A member of Abira’s team told The News that the ADB had rebranded itself as Asia and Pacific's Climate Bank, which means that the donor agency now has a climate-only agenda and vision.

“Keeping this in view, it was perhaps necessary to discuss all the projects in the pipeline with the Sindh government with a long term climate perspective,” the member said, adding that the Sindh government had too affirmed its own climate resilience agenda, and told the ADB that the Malir Expressway was no longer a priority project for them.

Irrespective of what the OSPF report says, Abira’s team believes that it was on the basis of their complaint that highlighted the blatant violations of ADB's own environmental and social safeguards which both the ADB Pakistan Resident Team and the OSPF found merit in, that led to the defunding of the Malir Expressway project by the ADB.

Financial division

The Malir Expressway project, as per its Environmental Impact Assessment report, is a 39-kilometre-long corridor connecting Defence Housing Authority (DHA) with the Karachi-Hyderabad Motorway. The project starts right from Jam Sadiq Bridge on Korangi Road and runs along the right bank of the Malir River ending near DHA City outside Karachi.

The project was initiated under the PPP mode, which means the provincial government had to seek private capital to build the six-lane road infrastructure. The project’s construction cost was estimated at Rs27.583 billion, according to the construction bid document and a press statement issued by the Sindh chief minister at the financial close that was achieved in June 2022.

Of the Rs27.583 billion, the Sindh government pledged to share Rs4.137 billion, which was 15 per cent of the total cost. The private partner or concessionaire's share was Rs5.517 billion or 20 per cent, and the commercial loan to be borrowed from a group of banks was Rs17.929 billion, which was 65 per cent of the cost.

The private partner referred to as concessionaire or sponsor is the consortium of three construction firms which has been registered as a company, Malir Expressway Pvt Ltd, whose office is on Karsaz Road. The concessionaire agreement was reportedly signed in April 2020. The commercial loans from a group of banks was sought to finance the remaining funding requirement since the Sindh government and private partner's resources were not sufficient for such a cost-intensive project.

As the provincial government could not easily manage the amount it had pledged for the project, it asked the ADB to finance it, which is referred to as the Viability Gap Fund (VGF) in the public-private partnership terminology. The VGFs are always used for the public financing part of such partnerships.

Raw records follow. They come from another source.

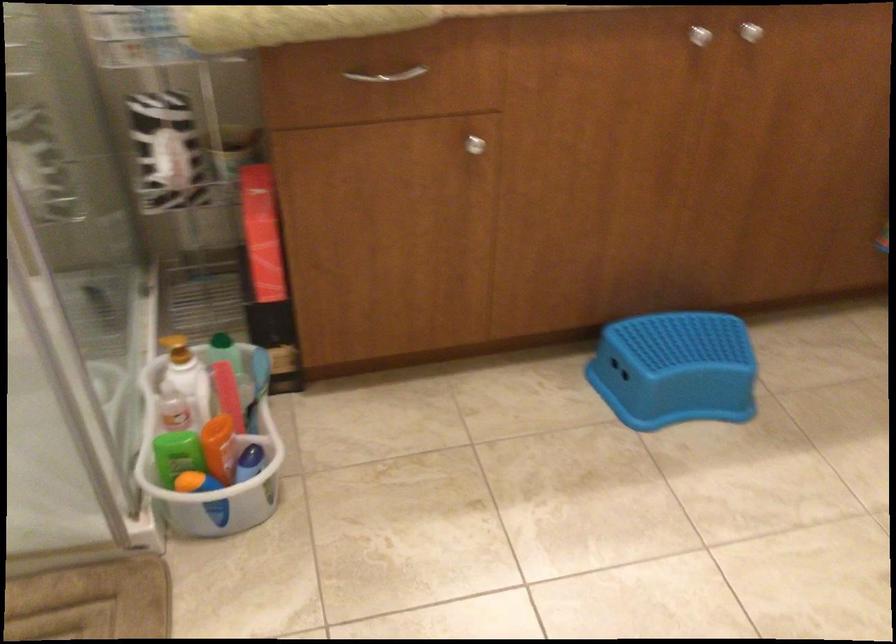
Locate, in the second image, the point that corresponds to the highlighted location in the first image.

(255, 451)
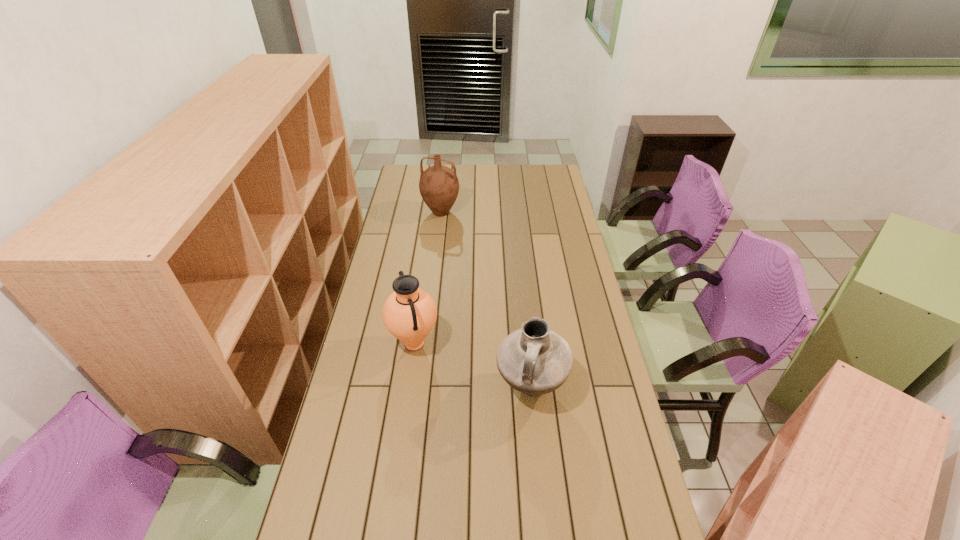
Locate an element on the screen. The image size is (960, 540). the farthest object is located at coordinates (439, 186).

I want to click on the rightmost pitcher, so click(534, 360).

Locate an element on the screen. Image resolution: width=960 pixels, height=540 pixels. free region located on the front of the farthest pitcher is located at coordinates (434, 272).

I want to click on vacant space located 0.230m on the handle side of the rightmost pitcher, so click(x=541, y=497).

Identify the location of vacant region at the far edge of the desktop. (526, 181).

Find the location of a particular element. This screenshot has width=960, height=540. vacant space at the left edge of the desktop is located at coordinates (398, 222).

In order to click on free space at the right edge in this screenshot , I will do `click(570, 342)`.

The height and width of the screenshot is (540, 960). In the image, there is a desktop. Identify the location of vacant space at the far right corner. (539, 179).

The image size is (960, 540). What are the coordinates of `object that stands as the second closest to the rightmost object` in the screenshot? It's located at (439, 186).

Identify the location of object that is the closest one to the farthest object. Image resolution: width=960 pixels, height=540 pixels. (409, 313).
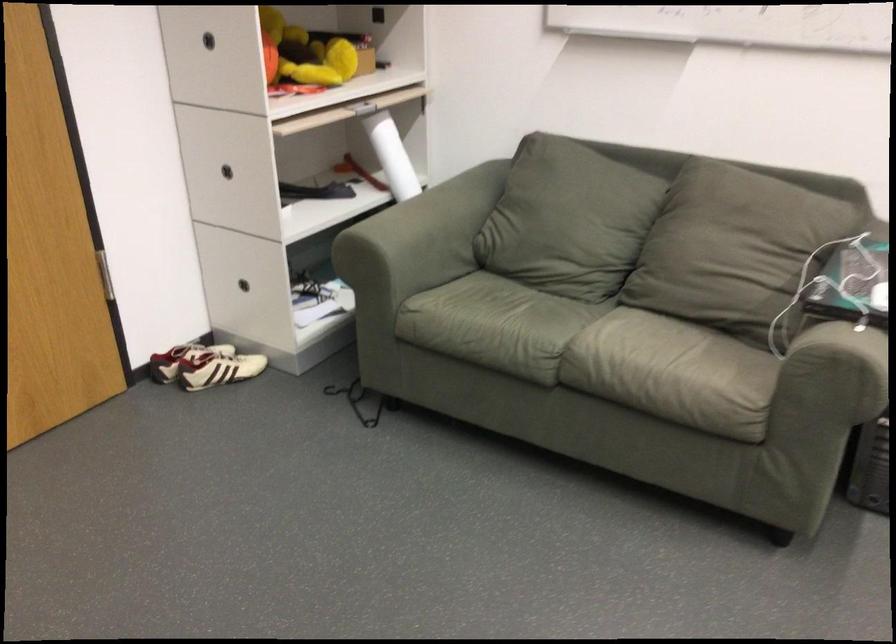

Basically, the ADB considered paying Rs4.137 billion under its umbrella project supporting public-private partnership investments in Sindh, of which one sub-project was the Malir Expressway. The provincial government was never in the position to fund even the Rs4.137 billion requirement through its annual development plan even prior to the Covid-19 economic slowdown and the floods of 2022.

Meanwhile, the newly elected mayor of Karachi, Murtaza Wahab, tried to dispel the impression that the Malir Expressway was no longer financially viable by stating that it was not to be financed by the ADB in the first place.

To Wahab’s claim, Abira responded that if the project was not supposed to be financed by the ADB, why the project’s EIA report was present on its website and their case against the project was admitted by the donor agency.